C’est à partir de 1851 que la France commença à compter le nombre de personnes étrangères présentes sur le territoire national. Elles furent dès lors recensées tous les cinq ans. Cette décision est révélatrice de la nouvelle façon dont les autorités envisageaient alors les "immigrés". D’ailleurs, ce terme qui s’imposa progressivement dans les décennies qui suivirent, remplaçant celui d’ "étrangers", traduit une conception moins floue et plus pragmatique.
En tout cas, les recensements quinquennaux dont on dispose à partir du milieu du XIXe siècle sont un instrument précieux pour mesurer l’ampleur du phénomène migratoire en France. On assiste ainsi au cours de ces quelque 170 ans à une croissance continue de l’immigration, à la fois en valeur relative et en valeur absolue. En 1851, les personnes étrangères étaient 381 000 et représentaient environ 1 % de la population. Au 1er janvier 2020, l’INSEE les estimait à 5,1 millions, soit 7,6 % de la population. Pour les deux dates, à ces effectifs s’ajoutent les populations nées à l’étranger et ayant obtenu la nationalité française.
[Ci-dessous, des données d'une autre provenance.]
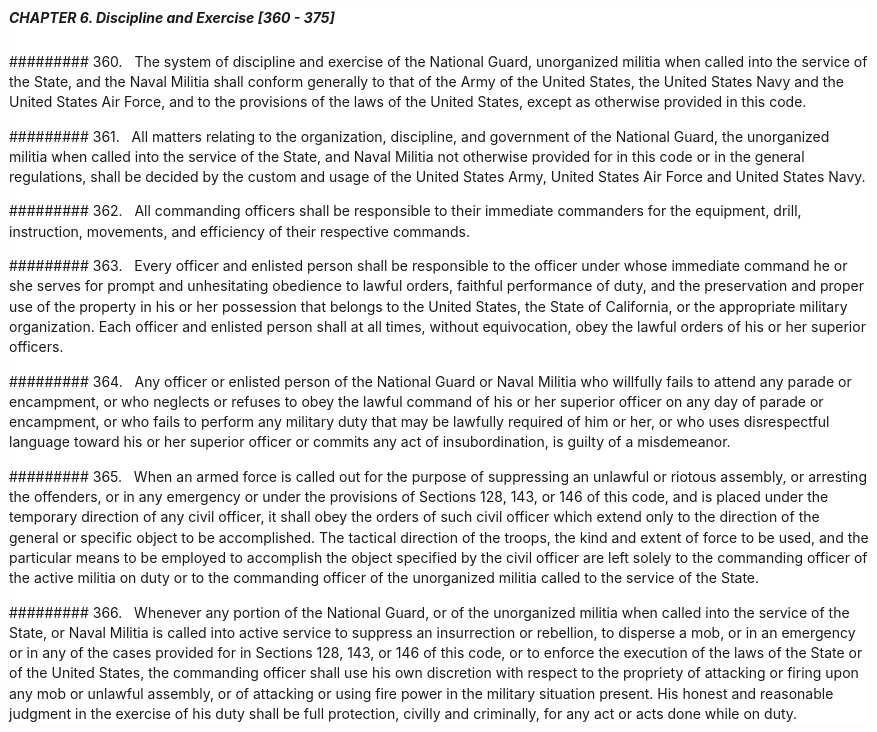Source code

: 
##### CHAPTER 6. Discipline and Exercise [360 - 375]  

######### 360.  
The system of discipline and exercise of the National Guard, unorganized militia when called into the service of the State, and the Naval Militia shall conform generally to that of the Army of the United States, the United States Navy and the United States Air Force, and to the provisions of the laws of the United States, except as otherwise provided in this code.



######### 361.  
All matters relating to the organization, discipline, and government of the National Guard, the unorganized militia when called into the service of the State, and Naval Militia not otherwise provided for in this code or in the general regulations, shall be decided by the custom and usage of the United States Army, United States Air Force and United States Navy.



######### 362.  
All commanding officers shall be responsible to their immediate commanders for the equipment, drill, instruction, movements, and efficiency of their respective commands.



######### 363.  
Every officer and enlisted person shall be responsible to the officer under whose immediate command he or she serves for prompt and unhesitating obedience to lawful orders, faithful performance of duty, and the preservation and proper use of the property in his or her possession that belongs to the United States, the State of California, or the appropriate military organization. Each officer and enlisted person shall at all times, without equivocation, obey the lawful orders of his or her superior officers.



######### 364.  
Any officer or enlisted person of the National Guard or Naval Militia who willfully fails to attend any parade or encampment, or who neglects or refuses to obey the lawful command of his or her superior officer on any day of parade or encampment, or who fails to perform any military duty that may be lawfully required of him or her, or who uses disrespectful language toward his or her superior officer or commits any act of insubordination, is guilty of a misdemeanor.



######### 365.  
When an armed force is called out for the purpose of suppressing an unlawful or riotous assembly, or arresting the offenders, or in any emergency or under the provisions of Sections 128, 143, or 146 of this code, and is placed under the temporary direction of any civil officer, it shall obey the orders of such civil officer which extend only to the direction of the general or specific object to be accomplished. The tactical direction of the troops, the kind and extent of force to be used, and the particular means to be employed to accomplish the object specified by the civil officer are left solely to the commanding officer of the active militia on duty or to the commanding officer of the unorganized militia called to the service of the State.



######### 366.  
Whenever any portion of the National Guard, or of the unorganized militia when called into the service of the State, or Naval Militia is called into active service to suppress an insurrection or rebellion, to disperse a mob, or in an emergency or in any of the cases provided for in Sections 128, 143, or 146 of this code, or to enforce the execution of the laws of the State or of the United States, the commanding officer shall use his own discretion with respect to the propriety of attacking or firing upon any mob or unlawful assembly, or of attacking or using fire power in the military situation present. His honest and reasonable judgment in the exercise of his duty shall be full protection, civilly and criminally, for any act or acts done while on duty.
Ces arrivées sont en large partie le résultat d’appels lancés par les autorités pour satisfaire les besoins de l’industrie. Cela explique le nombre très élevé de personnes étrangères employées dans des usines ou des mines (mais aussi des exploitations agricoles). Selon l’historien Gérard Noiriel, la proportion d’ouvriers parmi les travailleuses et travailleurs nés hors de France passe de la moitié en 1901 à plus des trois-quarts en 1975.